BACKGROUND OF THE STUDY
Every single commercial organisation, regardless of whether it operates in the public or private sphere, was founded with the intention of accomplishing a certain set of goals. This may involve the maximising of profits, as is the situation in the private sector; alternatively, it may involve the timely and effective supply of critical services at a lower cost, as is the case in the public sector (Alexander & Britton 2021).
The owners of the company are entitled to receive a report detailing, in monetary terms, the performance of the business organisation in question. (For instance, stockholders in a private business, or the government in the case of a public institution) (Dyckman, Dukes, & Davis, 2021).
The management of a company or organisation is greatly aided by the profession of accountancy. The process of recording, categorising, reporting, and understanding the financial data of an organisation is what is referred to as accounting (Kiabel, 2022). Although it is essential for the accountant to have a solid understanding of this phase of the accounting process, the accountant will often only devote a relatively small portion of his full focus to the management reporting and interpretation of the significant consequence of the data. (Welgenbad and Dittrich 1973:4)
As a result, accounting is often considered to be a language of communication in an organisation; the primary goal of accounting, similar to that of any other kind of communication, is to provide various kinds of information to those who are interested in receiving it. Because of this overarching goal, accounting is a significant portion of the overall information system in every organisation, regardless of whether it is commercial or not (Kiabel, 2022).
However, in order to communicate this knowledge effectively, the following challenges must be overcome.
Conflicts of interest might arise among the many consumers of financial statements due to the fact that the information requirements of the various user groups do not align with one another.
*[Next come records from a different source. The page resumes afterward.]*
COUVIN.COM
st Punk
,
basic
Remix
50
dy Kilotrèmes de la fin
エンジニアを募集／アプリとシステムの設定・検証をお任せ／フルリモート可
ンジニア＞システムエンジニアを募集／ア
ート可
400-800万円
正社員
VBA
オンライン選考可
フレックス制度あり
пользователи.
The issue of subjectivity that arises while compiling the financial accounts is a challenge. Therefore, in order to achieve a high level of standardisation in financial reporting, it is required for the accountant to be led by some fundamental assumptions, ideas, concepts, and conventions while compiling the financial statement. This is necessary since it has become necessary.
The process of compiling a history of financial transactions is known in the industry as "stewardship accounting," and it is one of the components of financial accounting. These historical records will be used to construct the financial statement. The financial statements of a reporting entity are the mechanism by which information may be communicated to parties so that they can be understood regarding the resources, liabilities, and performance of the reporting company. (SAS2).
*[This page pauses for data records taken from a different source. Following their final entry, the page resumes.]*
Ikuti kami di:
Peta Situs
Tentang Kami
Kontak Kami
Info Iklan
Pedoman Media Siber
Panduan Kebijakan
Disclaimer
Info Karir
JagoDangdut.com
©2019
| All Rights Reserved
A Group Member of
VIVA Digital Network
According to Alexander and Britton (2021), the creation of these financial statements involves the utilisation of specific assumptions, ideas, conventions, and principles that serve as the fundamental structure for the communication of accounting information. Included in this are:
The idea of money as a unit of measurement
"The notion of a running concern."
The idea of a company as a legal entity
"The notion of coming to terms"
The idea of the dual aspect
The principle of accumulating losses
Prudence notion
The idea of consistency (Frame word 1998:82-85)
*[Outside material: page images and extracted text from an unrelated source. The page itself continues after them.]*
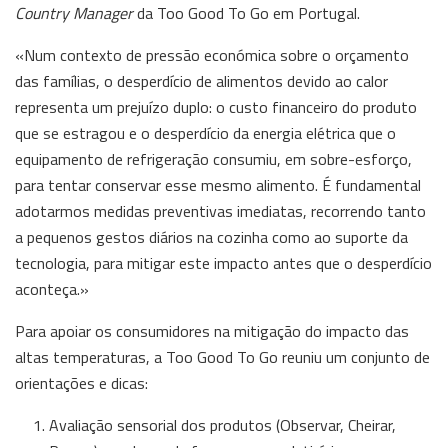
Country Manager
da Too Good To Go em Portugal.
«Num contexto de pressão económica sobre o orçamento
das famílias, o desperdício de alimentos devido ao calor
representa um prejuízo duplo: o custo financeiro do produto
que se estragou e o desperdício da energia elétrica que o
equipamento de refrigeração consumiu, em sobre-esforço,
para tentar conservar esse mesmo alimento. É fundamental
adotarmos medidas preventivas imediatas, recorrendo tanto
a pequenos gestos diários na cozinha como ao suporte da
tecnologia, para mitigar este impacto antes que o desperdício
aconteça.»
Para apoiar os consumidores na mitigação do impacto das
altas temperaturas, a Too Good To Go reuniu um conjunto de
orientações e dicas:
Avaliação sensorial dos produtos (Observar, Cheirar,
These accounting concepts and conventions are generally accepted as being the undertaking of periodic preparation and presentation of financial statement; however, if in the preparation and presentation of this financial statement, the fundamental concepts and conventions are not followed, problems will arise in analysing, interpreting, and reporting financial statements. These accounting concepts and conventions are rarely disclosed on the financial statement because they are generally accepted as being the undertaking of periodic preparation and presentation of financial statement (Dyckman, Dukes, & Davis, 2021). It is therefore essential for the understanding that the interpretation and meaningful analysis of financial statement that these fundamental concepts, assumptions, principles, and conventions used in the preparation must always be borne in mind. This is essential for the understanding that the interpretation and meaningful analysis of financial statement (Dyckman, Dukes, & Davis, 2021).